--- Stored data Enclosed Below ---

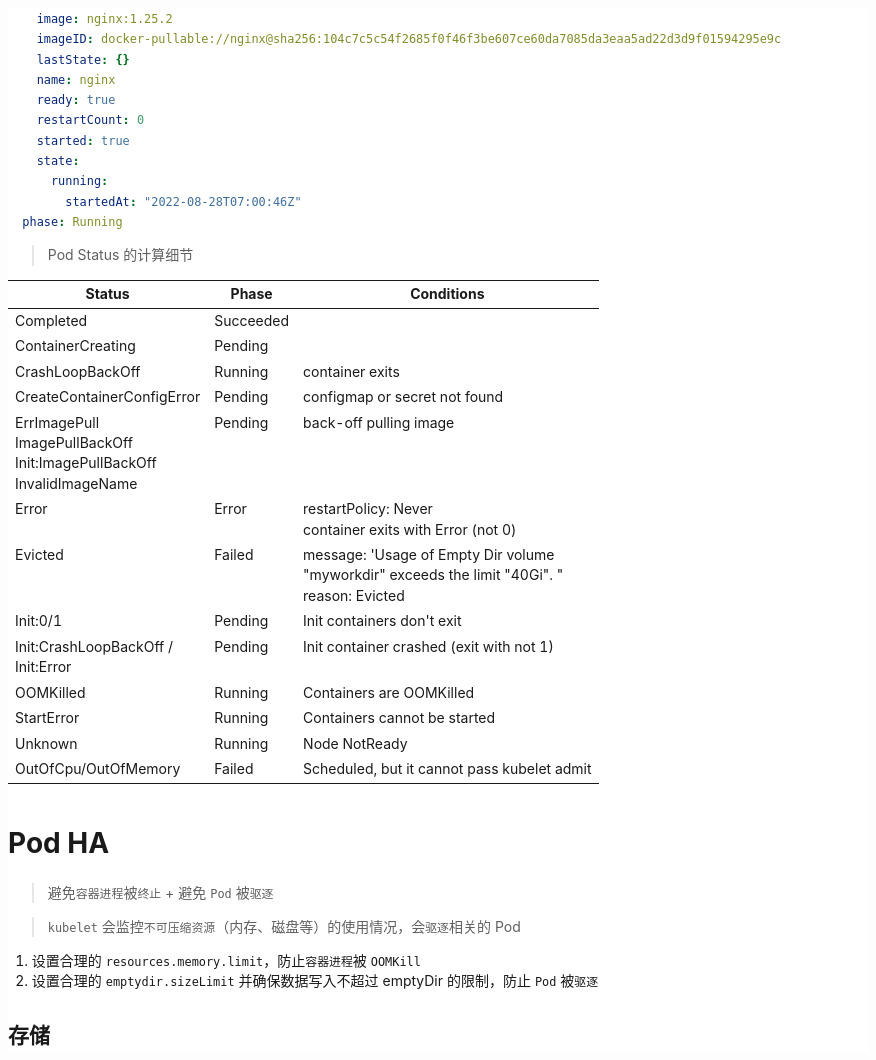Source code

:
 ```yaml
    image: nginx:1.25.2
    imageID: docker-pullable://nginx@sha256:104c7c5c54f2685f0f46f3be607ce60da7085da3eaa5ad22d3d9f01594295e9c
    lastState: {}
    name: nginx
    ready: true
    restartCount: 0
    started: true
    state:
      running:
        startedAt: "2022-08-28T07:00:46Z"
  phase: Running
```

> Pod Status 的计算细节

| Status                                                       | Phase     | Conditions                                                   |
| ------------------------------------------------------------ | --------- | ------------------------------------------------------------ |
| Completed                                                    | Succeeded |                                                              |
| ContainerCreating                                            | Pending   |                                                              |
| CrashLoopBackOff                                             | Running   | container exits                                              |
| CreateContainerConfigError                                   | Pending   | configmap or secret not found                                |
| ErrImagePull<br />ImagePullBackOff<br />Init:ImagePullBackOff<br />InvalidImageName | Pending   | back-off pulling image                                       |
| Error                                                        | Error     | restartPolicy: Never<br/>container exits with Error (not 0)  |
| Evicted                                                      | Failed    | message: 'Usage of Empty Dir volume<br/>"myworkdir" exceeds the limit "40Gi". "<br/>reason: Evicted |
| Init:0/1                                                     | Pending   | Init containers don't exit                                   |
| Init:CrashLoopBackOff /<br/>Init:Error                       | Pending   | Init container crashed (exit with not 1)                     |
| OOMKilled                                                    | Running   | Containers are OOMKilled                                     |
| StartError                                                   | Running   | Containers cannot be started                                 |
| Unknown                                                      | Running   | Node NotReady                                                |
| OutOfCpu/OutOfMemory                                         | Failed    | Scheduled, but it cannot pass kubelet admit                  |

# Pod HA

> 避免`容器进程`被`终止` + 避免 `Pod` 被`驱逐`

> `kubelet` 会监控`不可压缩资源`（内存、磁盘等）的使用情况，会`驱逐`相关的 Pod

1. 设置合理的 `resources.memory.limit`，防止`容器进程`被 `OOMKill`
2. 设置合理的 `emptydir.sizeLimit` 并确保数据写入不超过 emptyDir 的限制，防止 `Pod` 被`驱逐`

## 存储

--- End of Enclosed Stored data ---

— Work to complete —
In the listing above, take the line containing "并确保数据写入不超过 emptyDir 的限制，防止" as the start and write out every line through the last one exactly, with nothing added.

— Your response —
2. 设置合理的 `emptydir.sizeLimit` 并确保数据写入不超过 emptyDir 的限制，防止 `Pod` 被`驱逐`

## 存储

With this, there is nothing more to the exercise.